To further investigate the in vivo role of CF6’s proapoptotic effect, we analyzed histological changes in TG-derived coronary small arteries. Endothelial dysfunction is an initial step for arteriosclerosis, and inflammation is closely related to arteriosclerosis progression. In the present study, an increase in wall thickness, infiltration of CD16-positive cells (inflammatory macrophages), CD206-positive cells (fibrosis-promoting macrophages) and apoptotic cells were observed in coronary small arteries and perivascular tissues obtained from 50-week-old TG. Thus, the proapoptotic signaling of CF6 may be involved in intimal thickness and inflammatory cell infiltration in vivo.
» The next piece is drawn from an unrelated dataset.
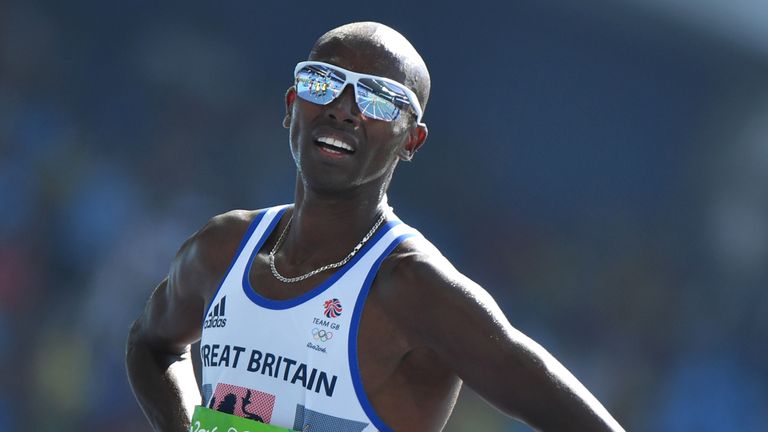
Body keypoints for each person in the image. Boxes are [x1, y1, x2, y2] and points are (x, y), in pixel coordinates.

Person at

Implications of linkage between CF6 and CXCR4 in cardiovascular disorders

In clinical settings, we and others have shown that circulating CF6 is elevated in patients with hypertension, acute myocardial infarction, end-stage renal disease, stroke and diabetes,13, 14, 28, 29, 30, 31 all of which are predispositions to arteriosclerosis. The present study showed that CF6 is involved in endothelial dysfunction and vascular impairment by downregulating CXCR4 signaling. Given the present finding and the widespread biological actions of CF6, such as inhibition of prostacyclin and NO,8, 9 reduction in CF6 levels may be important and useful to prevent arteriosclerosis and eventually cardiovascular events. To date, we have reported that salt restriction, vitamin C and vitamin B12 plus folic acid lower the plasma CF6 levels of patients with hypertension and stroke13, 14 and that peroxisome proliferator-activated receptor γ ligand attenuate CF6 release from cultured vascular endothelial cells.32 Thus, the present findings may provide new insights into our understanding of the pivotal role played by CF6 in the mechanism underlying endothelial dysfunction.

In conclusion, this report first showed that CF6 decreased CXCR4 expression through HIF-1α- and c-Src-mediated pathways in vascular endothelial cells. Because CXCR4 has an important role in endothelial survival function, CF6 may be involved in the impairment of vascular homeostasis under physiological and pathological conditions. In light of the current findings, it appears that CF6 has an important role in the progression of arteriosclerosis by complex mechanisms.